As I grew into an adult very little changed, everything remained as closed off as it
had always done and though I learned to feel sadness for my grandfather it was to
remain a private thing. Then a few years later I learned that my grandfather had returned
to Japan. He had gone to look for the grave of a friend - I am still unclear what
precisely had gone on but from what I know it seems his friend had taken the punishment for
something he, my grandfather, and another friend had done. I am not sure what, only that it
was something necessary for their survival, probably stealing food. As a result of this my
grandfather survived the war but his friend didn't. When I first saw my grandfather after I had
learned this I found myself in the presence of a changed man as if something had been
released in him. For the first time in my life I heard him speak about his experiences in
the camps.
When he started to speak about this the words that came from his mouth were not tales of
pain and suffering, instead he told one simple story that spokes volumes of the
possibilities of forgiveness and of the potential to be human in the face of
degradation. He told of how he had been taken to Japan to work as a slave labourer in
a peanut oil factory in Honda Docks. One day the Allies had started to bomb
the city, dropping incendiary devices that soon set fire to the wooden houses. The
prisoners were taken out of the factory and given beaters, then sent out to fight fires as
the incendiary bombs fell on roofs. He describes coming across a Japanese woman
and her children, frightened, lost in the streets as the bombs fell around them. He talked
of putting his arm around and running with her to the air raid shelter before returning to
fight the fires.
As I listened to the story I had to choke down the tears amazed that of all he could have
chosen to tell me he has told me a story of such simple humanness, of an act of kindness to
what only a few years before had only ever been the enemy.

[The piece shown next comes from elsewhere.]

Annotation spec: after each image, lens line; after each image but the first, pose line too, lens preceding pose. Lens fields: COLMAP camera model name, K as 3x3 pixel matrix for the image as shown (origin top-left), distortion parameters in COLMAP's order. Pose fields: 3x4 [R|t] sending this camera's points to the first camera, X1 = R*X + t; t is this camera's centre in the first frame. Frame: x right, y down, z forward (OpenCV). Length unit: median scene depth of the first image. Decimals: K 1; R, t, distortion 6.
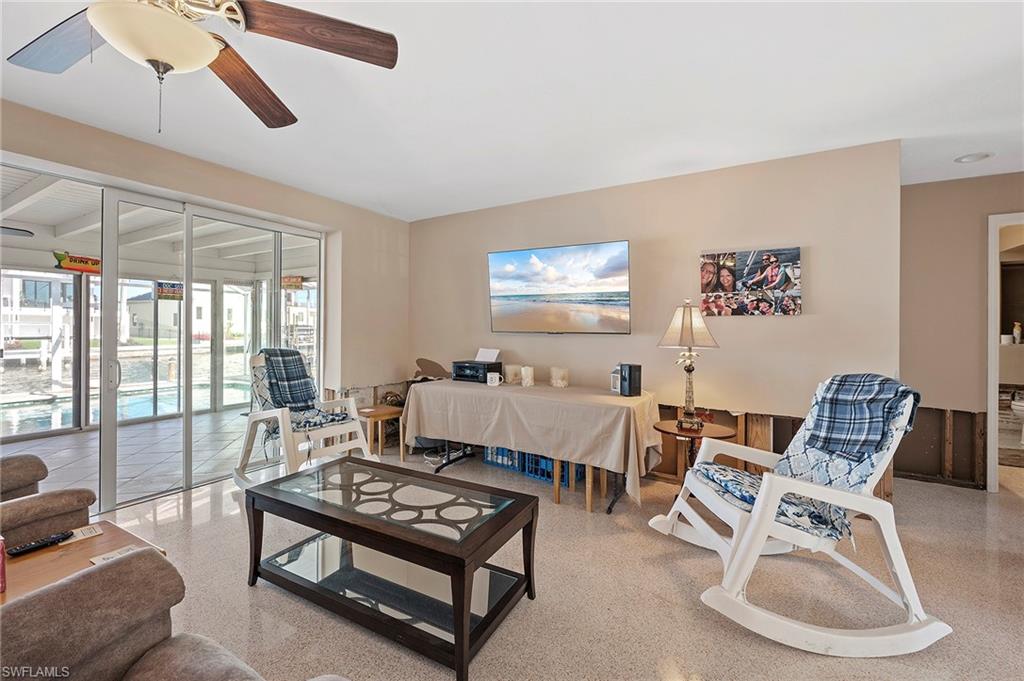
lens RADIAL K [[413.5, 0, 510.3], [0, 413.5, 325.9], [0, 0, 1]] dist [0.003041, -0.000708]
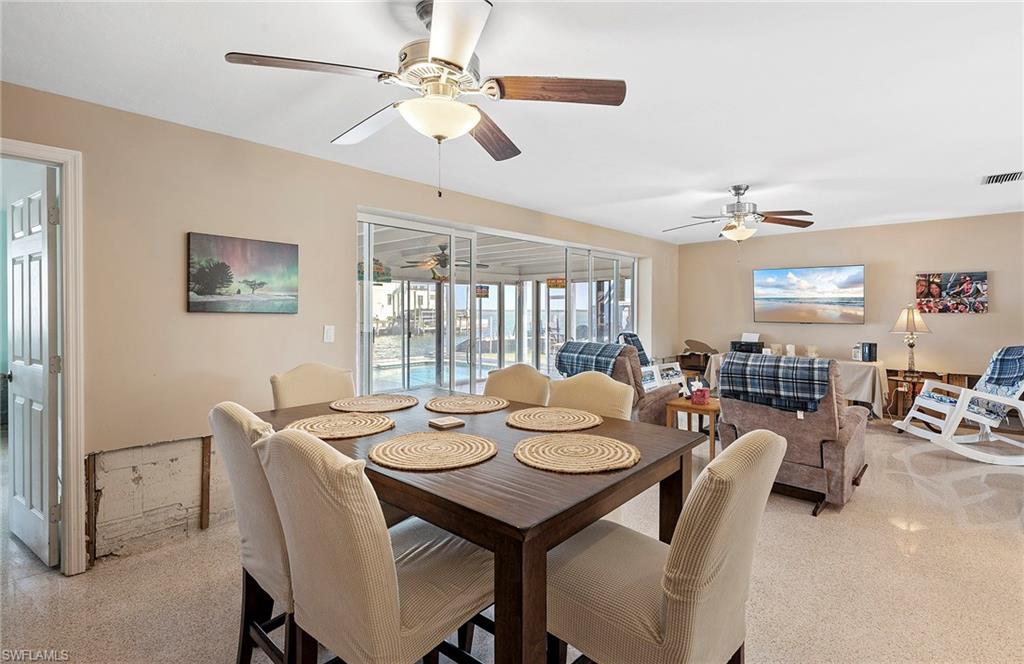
lens RADIAL K [[472.0, 0, 539.0], [0, 472.0, 313.9], [0, 0, 1]] dist [0.000714, 0.000346]
pose [[0.984706, -0.003815, -0.174180, -0.670964], [0.006177, 0.999896, 0.013019, -0.054498], [0.174112, -0.013896, 0.984628, -1.072656]]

Since that time I have a
sense of my grandfather who has at last found a little peace because he has at last been able
find some forgiveness. He has subsequently made other trips to Japan. He has never been
able to find the grave.
I wanted to say a little of why I chosen to write this and why now? Today I have
the feeling that I too have to make some kind of journey to release something from my past,
to take a trip to my own Japan. The connection is somewhat accidental; something I read
here put me in mind of my grandfather's story for the lessons I have learned
from it seem clearly relevant -- that holding onto things from the past is likely only to
perpetuate pain but that it is never to late to find a way back to release it.